I fly back, breath knocked out of me, sky above, then sideways, and pain explodes along my arm. Something pierces through the fabric of my trouser, my shirt, the skin at the back of my neck.
“Give me back—”
The words die in my throat when I rise up.
A copperhead bigger than anything I’ve ever seen rises from the ground. Its triangular head is larger than any of the trucks in town, its body wider than my house. Its eyes—its eyes hold intelligence that ain’t meant to be in no animal. An unearthly blue glow surrounds its body, the only color in this hellscape.
Then, it speaks, and I swear to all the gods that might be out there, I can feel its voice on my skin, worming into me, writing itself on my bones.
“You’ll never see them again. Pathetic fool. You never should’ve tried to cross.”
My breath stutters and my heart stills.
There’s a flash of movement, and my body takes over. I roll out of the way, the giant beast slamming into the ground an inch from me. Dirt sprays across my face, a wet, rotten smell crawling into my throat. I’m on my feet before it can move, screaming wordlessly, running and running, hoping it’s toward the other edge.
Copperheads snap at my feet, the ground heaving like a panting beast after a long run. I fall more times than I can count, sharp pricks of teeth latching onto me every time. A light bursts in front of me and I run toward it.
As soon as I was in the holler, I’m out. The ground is still, the buzz of insects and brush of animals in the leaves echoing around me.
But I didn’t save them.
A sob is about to explode out when a soft, melodious female voice whispers in my ear. “I can save them, but it’ll cost ya.”
I jump back and stare at a slight young woman, no more than twenty, bright green eyes desperate and pleading. “Who—”
“We ain’t got the time. I can travel to their world and get your kin, but you’ll owe me. And I ain’t gonna tell ya what, not now. That’ll be for later. Do you accept my deal?”
I don’t hesitate. “Yes.”
She holds out a pale hand, and we shake. Warmth spreads through me, burning and bright, my wounds healed.
Her grin is razors and knives. She breathes deep, hands grabbing her skirts. “Good. Go home and remove whatever wards ya got. In the morning, I’ll come with your family.”
“But—”
She walks past me and steps right into the holler. The darkness swallows her.

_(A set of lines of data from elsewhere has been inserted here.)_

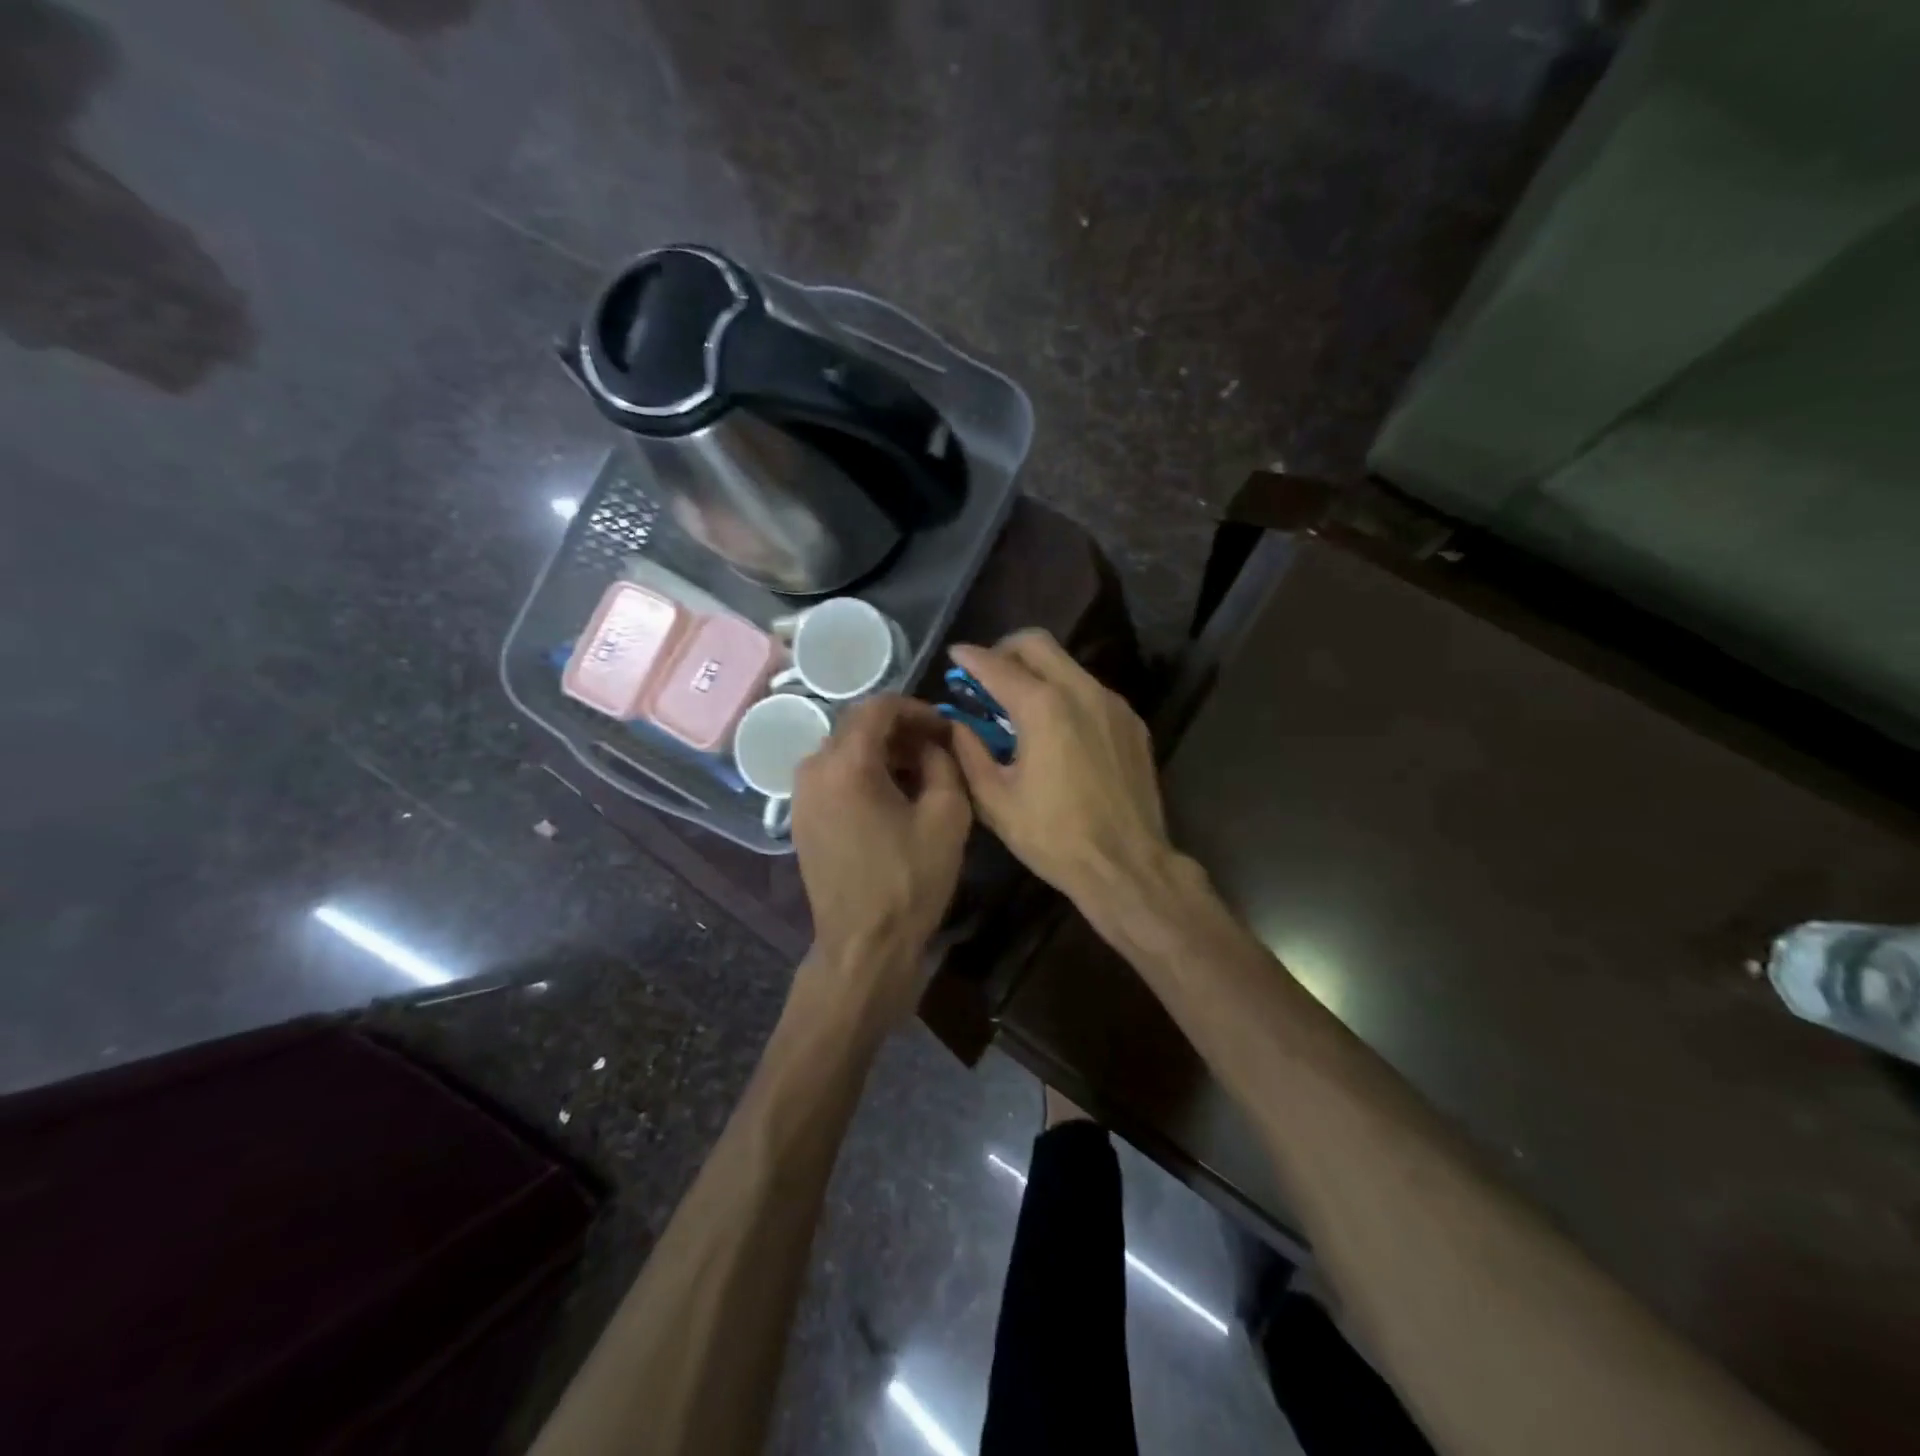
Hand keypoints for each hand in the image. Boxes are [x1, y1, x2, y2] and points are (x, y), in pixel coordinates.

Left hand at [790, 696, 972, 1024]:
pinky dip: (863, 774)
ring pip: (844, 751)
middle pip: (857, 726)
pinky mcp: (801, 819)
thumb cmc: (910, 880)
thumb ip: (944, 762)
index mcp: (846, 763)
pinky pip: (833, 777)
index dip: (917, 709)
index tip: (945, 728)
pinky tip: (891, 798)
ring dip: (882, 753)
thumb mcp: (947, 815)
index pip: (879, 707)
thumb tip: (933, 743)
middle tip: (937, 750)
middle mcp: (813, 769)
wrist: (864, 945)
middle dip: (900, 731)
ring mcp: (801, 796)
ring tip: (919, 775)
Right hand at [948, 631, 1172, 905]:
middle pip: (1038, 644)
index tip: (955, 655)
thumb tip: (956, 723)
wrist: (1126, 864)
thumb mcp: (995, 799)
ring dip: (1037, 672)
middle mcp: (1081, 691)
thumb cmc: (1053, 836)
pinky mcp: (1132, 723)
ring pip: (1068, 665)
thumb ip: (969, 751)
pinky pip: (1090, 690)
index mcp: (1043, 707)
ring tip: (1019, 705)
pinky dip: (1065, 694)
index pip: (997, 665)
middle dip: (1006, 650)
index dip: (970, 657)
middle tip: (987, 675)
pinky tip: (1056, 729)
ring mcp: (1112, 704)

I don’t want to talk about that night. The feeling of absolute wrongness as I broke all my salt lines. Until the lady showed, anything could get in. And they tried. The things I saw that night, I’ll never forget, but I cain’t tell ya about ‘em.
Some things are better taken to the grave.
Right as the sun peeked its head above the horizon, the air in my living room shivered. The floor rippled like water then burst like a bubble. Wood impaled itself in my wall.
But none of it mattered.
Susie, with Emma sound asleep in her arms, stood in the center of the room. We both burst into tears, and I give her the biggest hug I’ve ever given anyone.
“Don’t forget our deal.”
I open my eyes, staring into those green orbs again. She stands loosely, a woman in command of her own body. “I won’t.”
Whatever she’ll want is worth Susie and Emma’s lives.
“Good. I suggest you move. Copperhead’ll come after you, and I can’t save ya a second time.” She left through the front door, tossing the words over the shoulder. “Thanks for freeing me. We’ll be seeing each other soon.”
She moseys to the edge of the road and disappears.
It takes all day for Susie to calm down, but she won’t talk about it. She’ll only tell me it was the most scared she’s ever been. “They’re not haints, Clara. Not anything we’ve ever seen or heard about, and they’re only servants. There’s something bigger and badder than them out there, and we’ll never be ready for it.”
We leave that day, our meager belongings in my barely running truck, heading toward Tennessee where I’ve got cousins, but the whole way, one thing keeps replaying in my head.
Thanks for freeing me.
And I know in my bones, I unleashed something merciless on us.